### Assignment:
Would you return the listing exactly as written, apart from its pictures?

### Provided data:
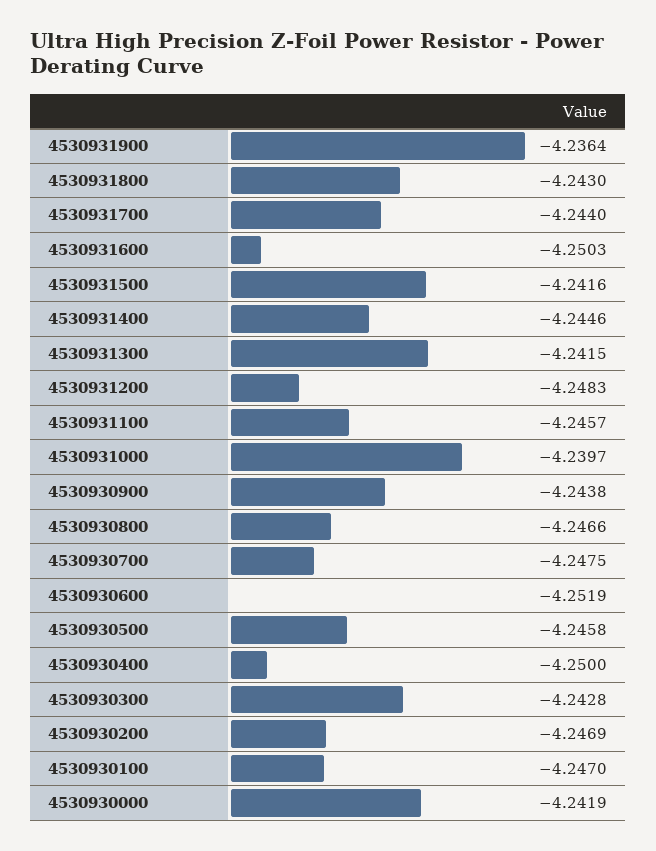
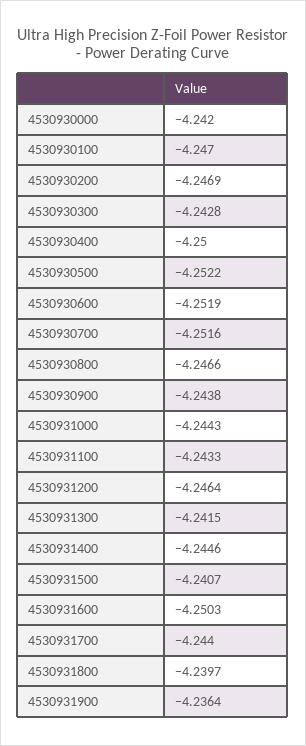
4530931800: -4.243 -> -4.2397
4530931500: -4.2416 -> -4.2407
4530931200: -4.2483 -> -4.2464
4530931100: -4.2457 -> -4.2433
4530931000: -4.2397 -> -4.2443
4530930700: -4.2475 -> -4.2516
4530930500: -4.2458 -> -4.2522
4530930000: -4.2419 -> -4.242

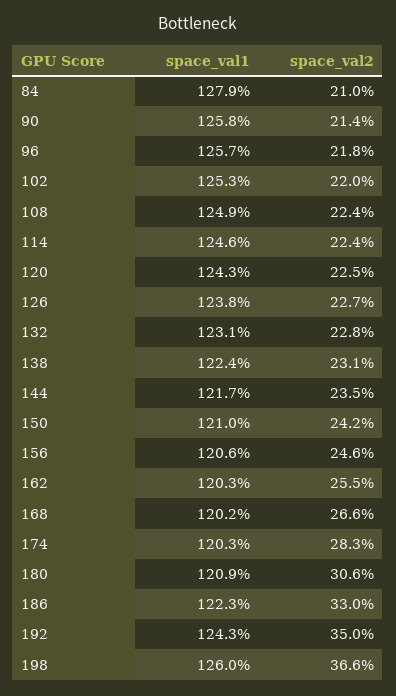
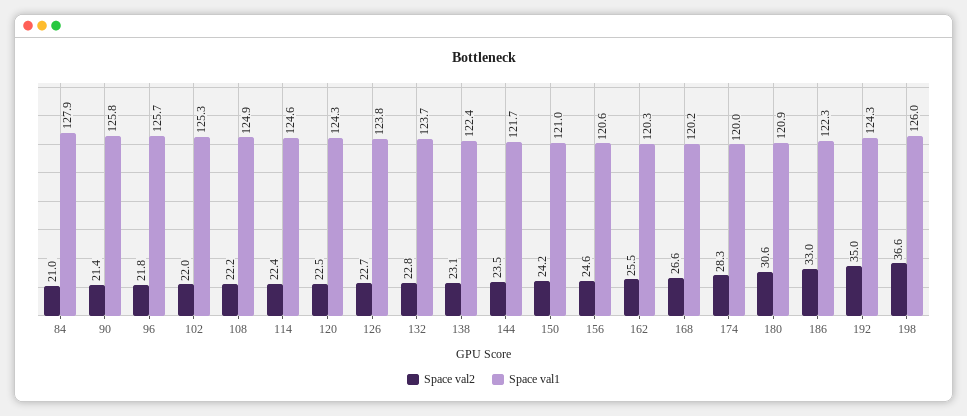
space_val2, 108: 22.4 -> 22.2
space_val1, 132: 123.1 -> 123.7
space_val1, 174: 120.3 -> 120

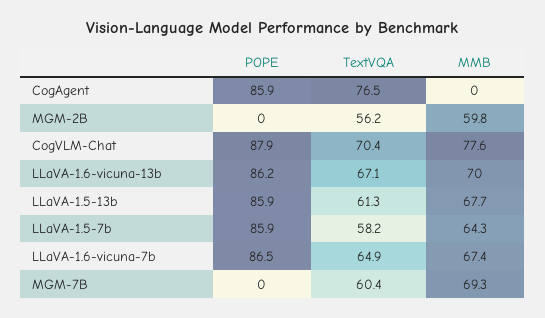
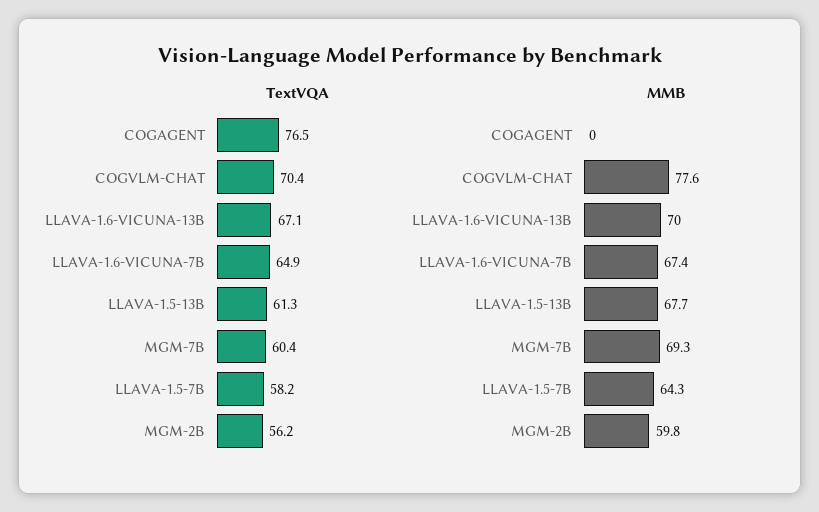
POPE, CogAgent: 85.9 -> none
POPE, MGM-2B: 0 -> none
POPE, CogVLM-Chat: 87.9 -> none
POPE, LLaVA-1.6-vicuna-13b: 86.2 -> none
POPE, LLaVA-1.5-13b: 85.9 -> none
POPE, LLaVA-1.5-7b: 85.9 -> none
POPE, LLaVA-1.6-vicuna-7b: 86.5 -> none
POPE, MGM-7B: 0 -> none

### Answer section:
4530931800: -4.243 -> -4.2397
4530931500: -4.2416 -> -4.2407
4530931200: -4.2483 -> -4.2464
4530931100: -4.2457 -> -4.2433
4530931000: -4.2397 -> -4.2443
4530930700: -4.2475 -> -4.2516
4530930500: -4.2458 -> -4.2522
4530930000: -4.2419 -> -4.242

space_val2, 108: 22.4 -> 22.2
space_val1, 132: 123.1 -> 123.7
space_val1, 174: 120.3 -> 120

POPE, CogAgent: 85.9 -> none
POPE, MGM-2B: 0 -> none
POPE, CogVLM-Chat: 87.9 -> none
POPE, LLaVA-1.6-vicuna-13b: 86.2 -> none
POPE, LLaVA-1.5-13b: 85.9 -> none
POPE, LLaVA-1.5-7b: 85.9 -> none
POPE, LLaVA-1.6-vicuna-7b: 86.5 -> none
POPE, MGM-7B: 0 -> none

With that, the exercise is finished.